4º Domingo do Advento (ano B)
1ª leitura: 2º Livro de Samuel, 7, 1-5.8b-12.14ª.16
2ª leitura: Carta de S. Paulo aos Romanos, 16, 25-27
Evangelho: S. Lucas, 1, 26-38
Foi no «diário» infantil de uma menina de 9 anos que encontrei este
registo tão simples quanto maravilhado de na mesma casa, na mesma
família e no mesmo amor, aparecer mais um. Assim naturalmente…
Conta a 1ª leitura que David queria construir uma casa como um
palácio para Deus. Mas Deus não se pode prender a uma casa (e muito
menos a palácios de corrupção…). E por isso o profeta (aquele que dá
tempo à experiência de Deus) afirma que é Deus que dará uma «casa» a
David: não uma casa destrutível mas «uma casa viva», sempre em
crescimento e sempre acolhedora – porque é a «descendência», é a
vida que constrói a «casa resistente» contra todas as adversidades.
Uma «descendência» que não se limita a «dinastia» (conceito
etimologicamente ligado à ideia de «bom» e de «poder», mas que
acabou por referir um «lobby» hereditário pelo sangue ou pelos mais
diversos tipos de «afiliação»).
O
sonho da Humanidade é sentir-se toda ela numa «casa resistente»,
numa «casa cheia» de vida, onde nunca morreremos sós: pois nos
sabemos e sentimos criadores de mais vida. A própria dimensão
biológica torna-se frustrante se não é acompanhada pela
participação de todos no acto criador que faz dizer à criança:
«éramos 4 e agora somos 5». Um acto sempre de «agora», de todos os
momentos que vão passando. O espanto da menina guardava o cheiro do
amor que não se aguenta numa casa que se feche à «grande casa».
Não é por acaso que acarinhamos especialmente os «Contos de Natal».
Todos eles reflectem a pergunta de onde viemos e para onde vamos. É
o «ser pequenino» que nos «deixa sem resposta»: instalou-se entre
nós, depende de nós, é fruto da mesma vida que nos leva, é surpresa,
é alegria… mas é também um peso (não só para quem o leva ao colo…),
preocupação e quantas vezes atrapalhação... É uma pergunta para
todos: Porque veio? Uma «bênção de Deus»? Um «capricho» humano? Mais
um peso no mundo? Que virá a ser?
É
triste se afastamos os olhos desse ser pequenino (com vergonha de
que ele nos possa ler os pensamentos?). De certo modo, sentimo-nos
julgados: como é que eu vou assumir o meu papel diante deste «bebé»?
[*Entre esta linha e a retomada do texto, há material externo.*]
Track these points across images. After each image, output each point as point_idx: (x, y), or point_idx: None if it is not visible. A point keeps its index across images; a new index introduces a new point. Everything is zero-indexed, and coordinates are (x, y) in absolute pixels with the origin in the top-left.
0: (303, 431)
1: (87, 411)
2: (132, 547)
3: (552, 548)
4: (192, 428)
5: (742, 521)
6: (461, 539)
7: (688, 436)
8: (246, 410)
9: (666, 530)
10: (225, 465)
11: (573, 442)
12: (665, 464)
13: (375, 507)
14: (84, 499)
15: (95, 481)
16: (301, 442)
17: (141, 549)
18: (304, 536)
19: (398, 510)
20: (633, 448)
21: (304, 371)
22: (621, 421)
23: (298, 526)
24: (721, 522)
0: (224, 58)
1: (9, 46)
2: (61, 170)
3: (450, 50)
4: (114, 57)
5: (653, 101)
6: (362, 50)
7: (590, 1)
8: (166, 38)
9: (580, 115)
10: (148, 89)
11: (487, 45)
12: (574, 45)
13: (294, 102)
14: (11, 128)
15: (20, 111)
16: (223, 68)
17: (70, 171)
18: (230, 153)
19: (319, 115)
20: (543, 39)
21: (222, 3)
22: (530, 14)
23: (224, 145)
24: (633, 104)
David compôs uma belíssima oração: pediu que a sua «casa» (ele e
descendência) estivesse sempre na presença de Deus (2º Livro de
Samuel,7,18-29).
«Estar sempre na presença de Deus» significa não ter medo de Deus: o
Deus da Bíblia é sobretudo um desafiador para que nunca deixemos de
querer o melhor, de viver mais intensamente a vida de todos os dias
e sobretudo na maneira de lidar com os outros (na sua expressão
familiar, religiosa, sexual, profissional, política, desportiva…).
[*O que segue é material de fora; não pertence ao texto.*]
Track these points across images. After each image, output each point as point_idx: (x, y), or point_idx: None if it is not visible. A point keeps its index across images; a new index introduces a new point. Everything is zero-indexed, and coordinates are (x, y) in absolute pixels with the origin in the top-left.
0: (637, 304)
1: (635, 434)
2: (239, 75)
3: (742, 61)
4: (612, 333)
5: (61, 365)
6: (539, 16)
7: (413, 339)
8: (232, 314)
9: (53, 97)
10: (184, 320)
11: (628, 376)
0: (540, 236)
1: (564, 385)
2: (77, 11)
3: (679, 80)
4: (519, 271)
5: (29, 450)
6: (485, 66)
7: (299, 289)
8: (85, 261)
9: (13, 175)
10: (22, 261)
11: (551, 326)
Sentindo-nos mais realizados, mais felizes, somos mais sensíveis às
necessidades e ao bem dos outros – criando uma «casa» onde todos
podem sentir por que é que vale a pena viver. Uma «casa» onde não
seja em vão que se morra ainda no berço ou numa cruz. Onde a própria
solidão possa acreditar no amor.
No Conto de Natal de S. Lucas, um jovem e simples casal (Maria e
José) é «escolhido» para dar cumprimento à promessa feita a David
(S. José é apresentado como «da casa de David»). Mais uma vez, o
drama da ligação entre a Humanidade e Deus – patente nas nossas
histórias e na história de Jesus desde o nascimento. (S. Lucas
mostra-se particularmente sensível à fragilidade de uma jovem
mulher, casada com um simples carpinteiro).
A
Bíblia fala de vários nascimentos «milagrosos», onde mais se sente a
acção divina (desde a mulher de Abraão à mãe de João Baptista).
Todos eles apontam para a chegada de alguém que, como se diz, não
deixa o mundo como estava.
Ao festejar o nascimento de Jesus Cristo, que sentido vamos dar ao
registo encantado da menina: «éramos 4 mas agora somos 5»?